● Gardiner said it was "ridiculous" that the party had to adopt a zero-tolerance approach to anti-semitism, saying MPs who apologised for past remarks should not face further action.
Dexter's testimony is the most recent snapshot of the turmoil in Labour, coming after several whistleblowers told BBC Panorama about the party's failure to tackle the problem until mid-2018.
Dexter handed in his notice in April. Afterwards, he said, party staff accused him of breaching data rules and marched him out of the office: "I still don't know what happened. I asked for details but they didn't provide any."
He has asked Labour's HR department why he was not allowed to serve out the remainder of his contract, but the party has not responded. Union staff have since made inquiries about his treatment.
Much of today's testimony centres on the conduct of Thomas Gardiner, the chief of Labour's governance and legal unit since June 2018.
He was revealed earlier this year to have blocked the suspension of a woman who had posted an image of the Statue of Liberty being smothered by an alien with the Star of David on its back.
Dexter says Gardiner had the final say on "all anti-semitism complaints and seemed to take advice from Corbyn's team before making decisions. "It was obvious and certainly accepted by me and a couple of other staff members that Thomas was probably getting direction from LOTO [leader of the opposition's office] on lots of decisions," leading to dysfunction and months-long delays.
Dexter said the complaints team was explicitly banned from executing its traditional role of recommending whether to suspend those accused of anti-semitism. "They had one person who's making the decisions unilaterally without any apparent understanding or necessary training for that," he said. "It certainly felt like a massive misjudgement and an error."

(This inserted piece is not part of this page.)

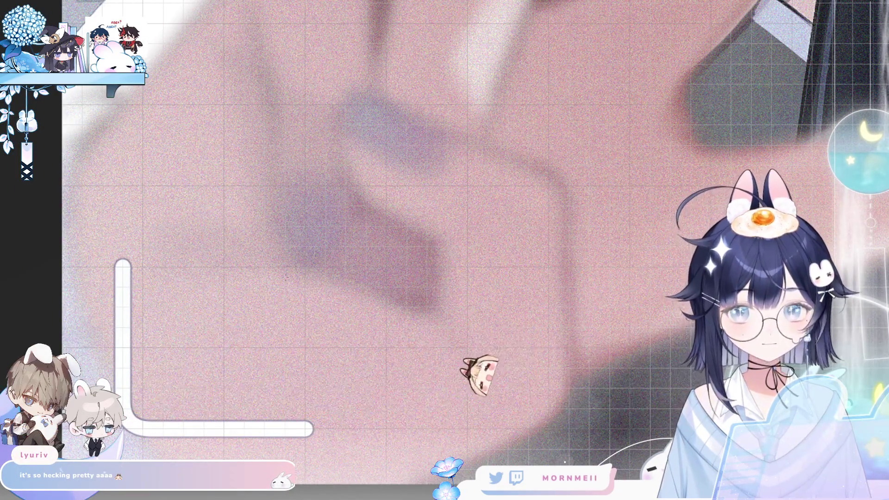
drag(221, 263, 309, 352)
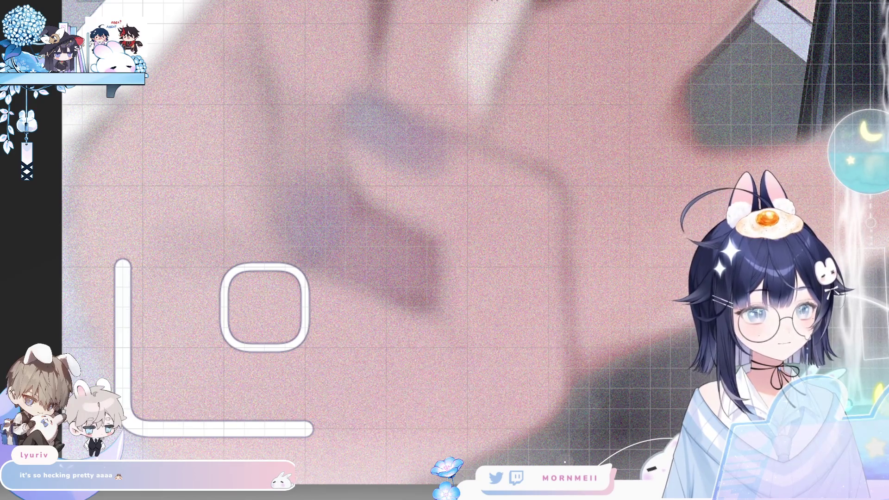
key(ctrl+z)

By the time he left, Dexter said, there was a backlog of hundreds of complaints and severe understaffing: "The team was gutted. I was the sole member of the complaints team but there was no urgency to move cases on or get more staff."
He said Gardiner's claim that it was "ridiculous" Labour had adopted a zero-tolerance approach towards anti-semitism came in February after a Labour MP said that Israel might have funded the Independent Group of rebel MPs.

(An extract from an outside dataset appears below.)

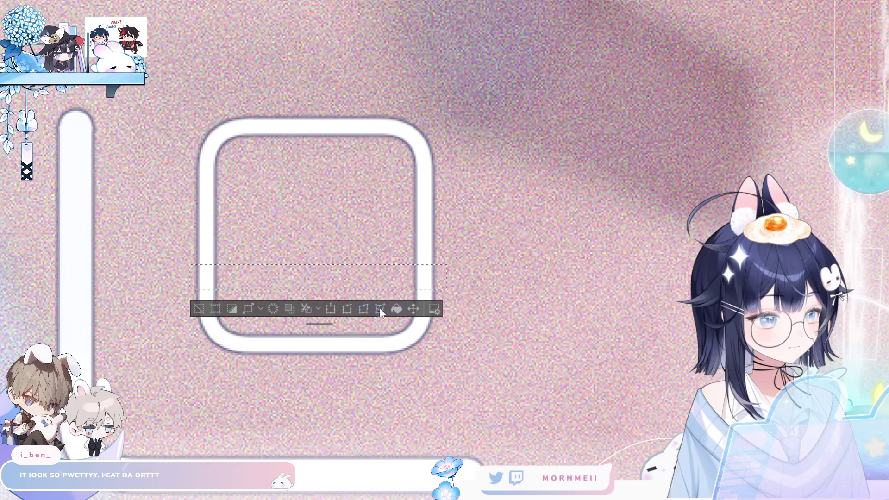
key(Delete)
click(233, 275)
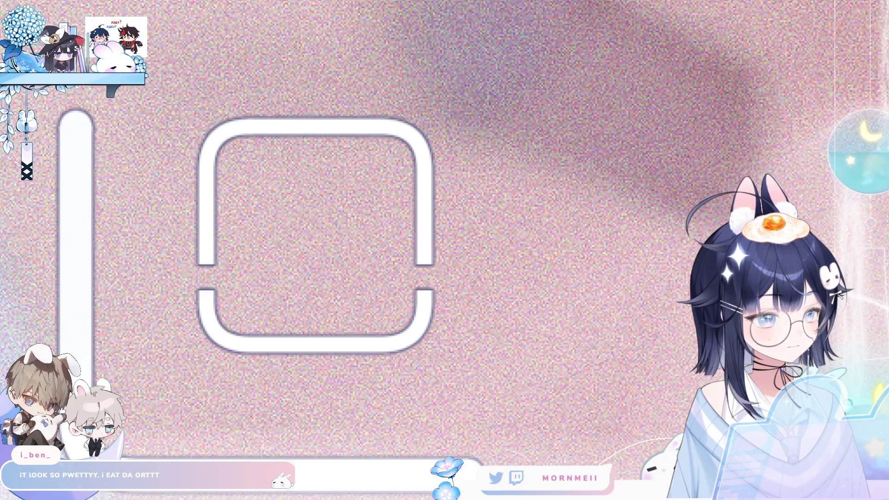
click(222, 261)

"Thomas walked over and said quite openly across the team, 'This is why it would be ridiculous for us to have a zero- tolerance approach when someone comes out and says sorry, even though they have said something bad, that we should be obliged to take any action'," Dexter said.
He said the job had left him traumatised and depressed: "It puts you in a very dark place. You feel guilty. Very angry, very sad, unable to engage with people personally. Relationships broke down with friends and family; you don't feel you can be a positive person."
Asked about Labour's claims that only a minority of members are anti-semitic, he said: "That's not an adequate response, it's there, it's prevalent, it's making a minority community feel very distressed and disturbed and affecting their ability to be in the party and possibly the country should we get into power."
A Labour spokesman said: "Seconded staff categorically did not take over any particular aspect of complaints work." He said the person who posted about Jewish MPs turned out to be someone who "is not and was not" a member.
On claims that Gardiner went to Corbyn's office before making decisions, he said: "This is entirely baseless."
On alleged remarks about zero tolerance, he said: "This conversation categorically did not take place and Mr Gardiner said no such thing. Labour takes all complaints of anti-semitism extremely seriously."
Corbyn's 27-year-old son, Seb, who works for the shadow chancellor, John McDonnell, is said to have told his father that the tiny left-wing clique led by his strategy director, Seumas Milne, has "too much power" in the operation, according to The Mail on Sunday.